Maintenant que tu m'as dis que ta mère en lisant le texte était restée totalement à côté de la plaque j'ai peur de t'exposer ma compréhension personnelle. Je pense que Xavier,le petit frère, le mystérieux a mis fin trop tôt à ses jours. Alors, lorsque le narrateur retourne à la piscine, elle (parce que pour moi c'est une fille) tombe nez à nez avec Clarisse qui était amoureuse et surement même aimée par Xavier. La mort de ce dernier étant si proche, la jeune fille tente de lutter contre l'horreur de la vie, elle souhait oublier ses peines et soucis grâce à l'effort. Le narrateur, d'après moi, aimerait tellement aller discuter, approcher la veuve si jeune. Mais le silence, la peur, l'angoisse l'en empêchent. De mon point de vue, voilà ce que raconte ton texte.

Anonymous said...

"Je ne sais pas vraiment comment rebondir à ton texte, à vrai dire. Je repasserais plus tard, peut être, mais je ne veux pas te promettre que ça viendra." Ca veut dire quoi ça par rapport à mon texte? Tu m'as un peu laissé dans l'incompréhension là j'avoue xD.

A NOUS LES VACANCES :).

Je t'aime.

Anonymous said...

Tu ne peux pas me reprocher ce que la neige cause. Je n'aime plus ce temps, je suis dégoûtée de ce qu'il engendre. J'ai d'abord adoré l'euphorie de la nouveauté, du presque rêve incroyable. Mais je ne vais pas m'égarer puisqu'on sait bien tous deux que ce n'est pas des intempéries qu'il s'agit. J'aimerai te dire que tout est comme avant mais j'ai jamais eu une grande attirance pour les mensonge surtout lorsqu'ils sont inutiles. Tout est différent mais nous seules peuvent choisir de ce qui doit vraiment changer. Notre amitié n'a aucune raison de s'égarer en chemin.
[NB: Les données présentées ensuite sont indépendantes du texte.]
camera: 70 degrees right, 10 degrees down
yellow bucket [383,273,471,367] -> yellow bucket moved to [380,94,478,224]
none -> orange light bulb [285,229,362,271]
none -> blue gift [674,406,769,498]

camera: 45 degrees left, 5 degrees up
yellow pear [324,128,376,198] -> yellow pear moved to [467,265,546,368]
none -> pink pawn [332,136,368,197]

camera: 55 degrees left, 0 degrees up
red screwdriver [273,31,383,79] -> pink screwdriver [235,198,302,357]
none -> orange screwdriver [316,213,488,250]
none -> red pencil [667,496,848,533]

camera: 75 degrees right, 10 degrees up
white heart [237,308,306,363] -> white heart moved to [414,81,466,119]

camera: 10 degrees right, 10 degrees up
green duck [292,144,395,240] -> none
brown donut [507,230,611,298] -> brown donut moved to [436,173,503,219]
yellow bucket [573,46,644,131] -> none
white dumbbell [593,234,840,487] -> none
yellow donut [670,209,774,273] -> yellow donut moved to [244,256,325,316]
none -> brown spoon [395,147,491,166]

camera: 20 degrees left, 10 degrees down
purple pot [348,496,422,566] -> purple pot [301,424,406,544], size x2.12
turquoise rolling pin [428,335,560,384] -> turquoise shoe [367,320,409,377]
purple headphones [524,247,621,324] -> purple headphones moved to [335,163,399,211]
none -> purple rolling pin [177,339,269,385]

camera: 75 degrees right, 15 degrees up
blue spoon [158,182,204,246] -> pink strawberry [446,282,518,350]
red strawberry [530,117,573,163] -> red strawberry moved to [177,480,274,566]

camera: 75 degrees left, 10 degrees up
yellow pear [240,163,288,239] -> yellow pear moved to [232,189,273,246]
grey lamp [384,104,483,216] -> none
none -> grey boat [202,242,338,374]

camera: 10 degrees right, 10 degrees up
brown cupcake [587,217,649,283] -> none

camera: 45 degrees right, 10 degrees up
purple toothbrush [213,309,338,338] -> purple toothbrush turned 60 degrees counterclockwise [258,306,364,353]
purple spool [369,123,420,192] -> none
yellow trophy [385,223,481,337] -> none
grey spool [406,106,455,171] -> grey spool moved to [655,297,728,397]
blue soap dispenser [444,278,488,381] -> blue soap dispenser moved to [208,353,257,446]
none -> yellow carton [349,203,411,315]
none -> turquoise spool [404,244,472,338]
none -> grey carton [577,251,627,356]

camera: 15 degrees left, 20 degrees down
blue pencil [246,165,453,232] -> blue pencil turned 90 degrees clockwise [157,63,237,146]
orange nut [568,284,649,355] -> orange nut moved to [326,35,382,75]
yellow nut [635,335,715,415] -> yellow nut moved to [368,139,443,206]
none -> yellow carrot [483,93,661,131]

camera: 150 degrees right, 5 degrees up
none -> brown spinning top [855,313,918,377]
Je ne voulais pas te rembarrer (un peu violemment) mais je me voyais mal t'emmerder une fois de plus avec mes problèmes de merdes. J'aurais très bien pu te dire que je ne saisies pas pourquoi certaines personnes sont en couple, trouvent l'Amour alors qu'elles ne valent pas mieux que nous, j'aurais pu t'expliquer qu'il m'arrive quelque fois de me regarder dégoûtée dans le miroir, de perdre toute confiance, de ne pas voir l'ombre d'une qualité chez moi, d'être déçue de ne pas arriver à faire les choses bien, j'aimerais temps pour rassurer mon égo avoir un talent que peut d'autres ont. J'aurais pu te raconter toutes ces humeurs là mais à quoi bon puisqu'elles sont passagères, qu'elle ne durent pas. Je suis comme ça, un point c'est tout, j'ai ce besoin, ce désir de réussir dans quelque chose pour pouvoir me raccrocher à ça. J'écris mais vous écrivez mieux, je joue de la guitare mais vous vous y mettez aussi, je sais ni danser, ni chanter, ni dessiner. J'avais vu en les régimes un moyen de contrôler tout ça, mais je ne suis même pas capable d'y arriver. Il m'arrive quand ça ne va pas de ne pas comprendre pourquoi les gens m'apprécient. Je suis putain d'égocentrique, égoïste et conne dans ce que je raconte. J'espère que tu me pardonnes mais tu as voulu que je te renseigne sur les causes de mon instabilité alors je te fixe sur le sujet. Mais te le répète une fois de plus tout est éphémère, aujourd'hui je vais mieux que hier et (peut-être) plus mal que demain. J'aime pas ce moi là. Dans ces instants j'ai l'impression d'avoir larguer la petite fille généreuse et à l'écoute qu'on décrivait avant, qui en avait rien à battre du regard des autres. C'est malin t'auras réussis à me mettre les larmes aux yeux. Bisous, je t'aime malgré moi, malgré tout.

Anonymous said...

Et sinon... tu m'as retournée en me disant que mon blog s'assombrissait. Je me suis déçue que tu penses ça, du coup j'ai promis à G. que j'allais essayer de faire un texte plus positif.

Je t'aime tellement si tu t'imaginais.